Top: Why limit yourself to just a tree if you don't have to? If you pre-limit yourself to just a tree and then later need non-tree features, it's often labor-intensive to convert the info and software to use something else. IS-A has a high cost if you pick the wrong IS-A. I'd rather toggle features on and off as I need them.

A choice of schema also has a high cost if you pick the wrong schema, it's often labor intensive to convert the data to use something else. Your line of argument depends upon two fallacies:

Perhaps these are valid for SQL. They might even be valid for your SMEQL. But that's just proof that SQL and SMEQL are far from the pinnacle of query languages.

Converting data structures to other domain types including relations is the task of user-defined functions. Generalized relational aggregation ((A->A->A)->A->(T->A)->{Rel T}->A, first argument commutative and associative) allows one to convert relations - it's effectively the FoldFunction of relational programming. (Similar to FoldFunction, one can implement relational 'map' function, filtering, etc. using 'relational union' and the 'empty set' as the first two arguments to the aggregator.)

There is no need for a MagicEverythingMachine to get both flexibility and performance. Much more important is having symmetry - avoiding the sort of arbitrary limitations that TopMind proposes. Arbitrary limitations only succeed in forcing complex workarounds (violating simplicity) that in turn are prevented from taking efficient transitions (violating performance).
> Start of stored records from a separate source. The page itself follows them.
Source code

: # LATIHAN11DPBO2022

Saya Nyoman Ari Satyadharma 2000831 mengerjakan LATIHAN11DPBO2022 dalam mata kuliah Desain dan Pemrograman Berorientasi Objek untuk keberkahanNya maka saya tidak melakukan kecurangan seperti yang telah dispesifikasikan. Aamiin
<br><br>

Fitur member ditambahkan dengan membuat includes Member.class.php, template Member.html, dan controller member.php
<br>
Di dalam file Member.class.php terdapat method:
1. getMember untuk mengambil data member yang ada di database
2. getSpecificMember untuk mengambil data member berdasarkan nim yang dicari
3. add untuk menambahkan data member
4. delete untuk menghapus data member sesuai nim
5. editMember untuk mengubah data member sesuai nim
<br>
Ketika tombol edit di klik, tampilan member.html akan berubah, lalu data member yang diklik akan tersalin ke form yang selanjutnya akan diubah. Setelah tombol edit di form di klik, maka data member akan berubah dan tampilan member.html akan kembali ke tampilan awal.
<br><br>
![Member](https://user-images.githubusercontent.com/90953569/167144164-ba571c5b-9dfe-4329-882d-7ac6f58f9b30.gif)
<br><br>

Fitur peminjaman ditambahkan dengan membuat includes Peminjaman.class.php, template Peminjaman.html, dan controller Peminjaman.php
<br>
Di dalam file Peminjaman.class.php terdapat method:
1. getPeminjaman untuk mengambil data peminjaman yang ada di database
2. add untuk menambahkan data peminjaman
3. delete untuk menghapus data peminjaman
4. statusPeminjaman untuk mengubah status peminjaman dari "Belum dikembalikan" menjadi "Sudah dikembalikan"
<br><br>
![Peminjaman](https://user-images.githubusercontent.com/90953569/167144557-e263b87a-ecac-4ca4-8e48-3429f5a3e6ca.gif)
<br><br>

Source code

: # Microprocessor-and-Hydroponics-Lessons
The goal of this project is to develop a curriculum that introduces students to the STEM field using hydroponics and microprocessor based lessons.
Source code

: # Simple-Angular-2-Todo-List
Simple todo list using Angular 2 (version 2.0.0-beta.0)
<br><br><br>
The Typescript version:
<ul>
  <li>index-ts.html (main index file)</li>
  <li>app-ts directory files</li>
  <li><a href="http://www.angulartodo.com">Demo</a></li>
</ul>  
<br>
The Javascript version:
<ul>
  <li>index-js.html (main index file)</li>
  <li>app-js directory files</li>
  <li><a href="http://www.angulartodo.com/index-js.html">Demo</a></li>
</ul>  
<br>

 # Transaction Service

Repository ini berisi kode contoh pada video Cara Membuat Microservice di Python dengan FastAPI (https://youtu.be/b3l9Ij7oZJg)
Representing tree-values with surrogate IDs in a dedicated relation violates both simplicity and performance.

The complications and inefficiencies surrounding TopMind's approach are detailed in CrossToolTypeAndObjectSharing wherein TopMind proves incapable of even meeting the simplest and most critical of challenges: comparing structural equality between two tree values.

Nothing prevents a tree-comparison operator(s) from being added to a relational toolkit.
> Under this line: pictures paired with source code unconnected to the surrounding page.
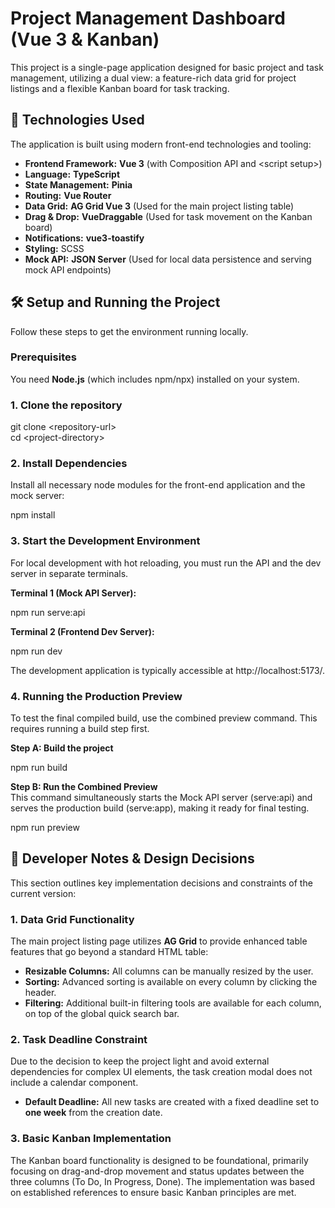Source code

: # **Project Management Dashboard (Vue 3 & Kanban)**

This project is a single-page application designed for basic project and task management, utilizing a dual view: a feature-rich data grid for project listings and a flexible Kanban board for task tracking.

## **🚀 Technologies Used**

The application is built using modern front-end technologies and tooling:

- **Frontend Framework:** **Vue 3** (with Composition API and \<script setup\>)
- **Language:** **TypeScript**
- **State Management:** **Pinia**
- **Routing:** **Vue Router**
- **Data Grid:** **AG Grid Vue 3** (Used for the main project listing table)
- **Drag & Drop:** **VueDraggable** (Used for task movement on the Kanban board)
- **Notifications:** **vue3-toastify**
- **Styling:** SCSS
- **Mock API:** **JSON Server** (Used for local data persistence and serving mock API endpoints)

## **🛠️ Setup and Running the Project**

Follow these steps to get the environment running locally.

### **Prerequisites**

You need **Node.js** (which includes npm/npx) installed on your system.

### **1\. Clone the repository**

git clone \<repository-url\>  
cd \<project-directory\>

### **2\. Install Dependencies**

Install all necessary node modules for the front-end application and the mock server:

npm install

### **3\. Start the Development Environment**

For local development with hot reloading, you must run the API and the dev server in separate terminals.

**Terminal 1 (Mock API Server):**

npm run serve:api

**Terminal 2 (Frontend Dev Server):**

npm run dev

The development application is typically accessible at http://localhost:5173/.

### **4\. Running the Production Preview**

To test the final compiled build, use the combined preview command. This requires running a build step first.

**Step A: Build the project**

npm run build

**Step B: Run the Combined Preview**  
This command simultaneously starts the Mock API server (serve:api) and serves the production build (serve:app), making it ready for final testing.

npm run preview

## **📝 Developer Notes & Design Decisions**

This section outlines key implementation decisions and constraints of the current version:

### **1\. Data Grid Functionality**

The main project listing page utilizes **AG Grid** to provide enhanced table features that go beyond a standard HTML table:

- **Resizable Columns:** All columns can be manually resized by the user.
- **Sorting:** Advanced sorting is available on every column by clicking the header.
- **Filtering:** Additional built-in filtering tools are available for each column, on top of the global quick search bar.

### **2\. Task Deadline Constraint**

Due to the decision to keep the project light and avoid external dependencies for complex UI elements, the task creation modal does not include a calendar component.

- **Default Deadline:** All new tasks are created with a fixed deadline set to **one week** from the creation date.

### **3\. Basic Kanban Implementation**

The Kanban board functionality is designed to be foundational, primarily focusing on drag-and-drop movement and status updates between the three columns (To Do, In Progress, Done). The implementation was based on established references to ensure basic Kanban principles are met.
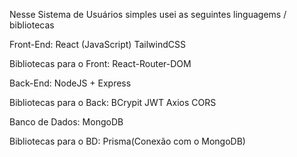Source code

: Nesse Sistema de Usuários simples usei as seguintes linguagems / bibliotecas

Front-End:
React (JavaScript)
TailwindCSS

Bibliotecas para o Front:
React-Router-DOM

Back-End:
NodeJS + Express

Bibliotecas para o Back:
BCrypit
JWT
Axios
CORS

Banco de Dados:
MongoDB

Bibliotecas para o BD:
Prisma(Conexão com o MongoDB)
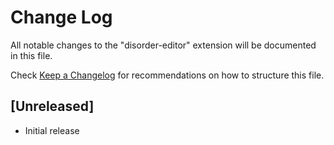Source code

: # Change Log

All notable changes to the "disorder-editor" extension will be documented in this file.

Check [Keep a Changelog](http://keepachangelog.com/) for recommendations on how to structure this file.

## [Unreleased]

- Initial release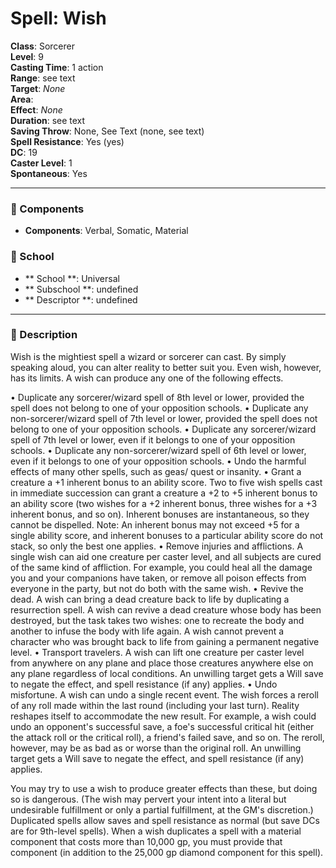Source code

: 
# Spell: Wish
**Class**: Sorcerer  
**Level**: 9  
**Casting Time**: 1 action  
**Range**: see text  
**Target**: _None_  
**Area**:   
**Effect**: _None_  
**Duration**: see text  
**Saving Throw**: None, See Text (none, see text)  
**Spell Resistance**: Yes (yes)  
**DC**: 19  
**Caster Level**: 1  
**Spontaneous**: Yes

---

### 🔮 Components
- **Components**: Verbal, Somatic, Material

### 🏫 School
- ** School **: Universal
- ** Subschool **: undefined
- ** Descriptor **: undefined
---

### 📜 Description
Wish is the mightiest spell a wizard or sorcerer can cast. By simply speaking aloud, you can alter reality to better suit you. Even wish, however, has its limits. A wish can produce any one of the following effects.

• Duplicate any sorcerer/wizard spell of 8th level or lower, provided the spell does not belong to one of your opposition schools.
• Duplicate any non-sorcerer/wizard spell of 7th level or lower, provided the spell does not belong to one of your opposition schools.
• Duplicate any sorcerer/wizard spell of 7th level or lower, even if it belongs to one of your opposition schools.
• Duplicate any non-sorcerer/wizard spell of 6th level or lower, even if it belongs to one of your opposition schools.
• Undo the harmful effects of many other spells, such as geas/ quest or insanity.
• Grant a creature a +1 inherent bonus to an ability score. Two to five wish spells cast in immediate succession can grant a creature a +2 to +5 inherent bonus to an ability score (two wishes for a +2 inherent bonus, three wishes for a +3 inherent bonus, and so on). Inherent bonuses are instantaneous, so they cannot be dispelled. 
Note: An inherent bonus may not exceed +5 for a single ability score, and inherent bonuses to a particular ability score do not stack, so only the best one applies.
• Remove injuries and afflictions. A single wish can aid one creature per caster level, and all subjects are cured of the same kind of affliction. For example, you could heal all the damage you and your companions have taken, or remove all poison effects from everyone in the party, but not do both with the same wish.
• Revive the dead. A wish can bring a dead creature back to life by duplicating a resurrection spell. A wish can revive a dead creature whose body has been destroyed, but the task takes two wishes: one to recreate the body and another to infuse the body with life again. A wish cannot prevent a character who was brought back to life from gaining a permanent negative level.
• Transport travelers. A wish can lift one creature per caster level from anywhere on any plane and place those creatures anywhere else on any plane regardless of local conditions. An unwilling target gets a Will save to negate the effect, and spell resistance (if any) applies.
• Undo misfortune. A wish can undo a single recent event. The wish forces a reroll of any roll made within the last round (including your last turn). Reality reshapes itself to accommodate the new result. For example, a wish could undo an opponent's successful save, a foe's successful critical hit (either the attack roll or the critical roll), a friend's failed save, and so on. The reroll, however, may be as bad as or worse than the original roll. An unwilling target gets a Will save to negate the effect, and spell resistance (if any) applies. 

You may try to use a wish to produce greater effects than these, but doing so is dangerous. (The wish may pervert your intent into a literal but undesirable fulfillment or only a partial fulfillment, at the GM's discretion.) Duplicated spells allow saves and spell resistance as normal (but save DCs are for 9th-level spells). When a wish duplicates a spell with a material component that costs more than 10,000 gp, you must provide that component (in addition to the 25,000 gp diamond component for this spell).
In CrossToolTypeAndObjectSharing you suggested the same, but you have thus far proven incapable of defining such a tree-comparison operator for any relational toolkit. You keep saying that nothing prevents it from being added, but that seems like TopMind's usual HandWaving hullabaloo to me. In any case, suppose you did add dedicated comparison operators for ordered trees, unordered trees, graphs, digraphs, and everything else we can imagine. That still doesn't help you with the simple problem of performing a query to find all entries in a relation that match structural equality to a tree described for that particular query.

I'm not sure what you mean. But first, I suggest you make your tree exercise a separate topic, since you seem to believe that it exposes some important flaw and keep mentioning it. And please, let's not start with the name-calling again. I already know you think I'm poop's evil brother. OnceAndOnlyOnce with this opinion. -t

It is already described in CrossToolTypeAndObjectSharing, Mr. poop's evil brother.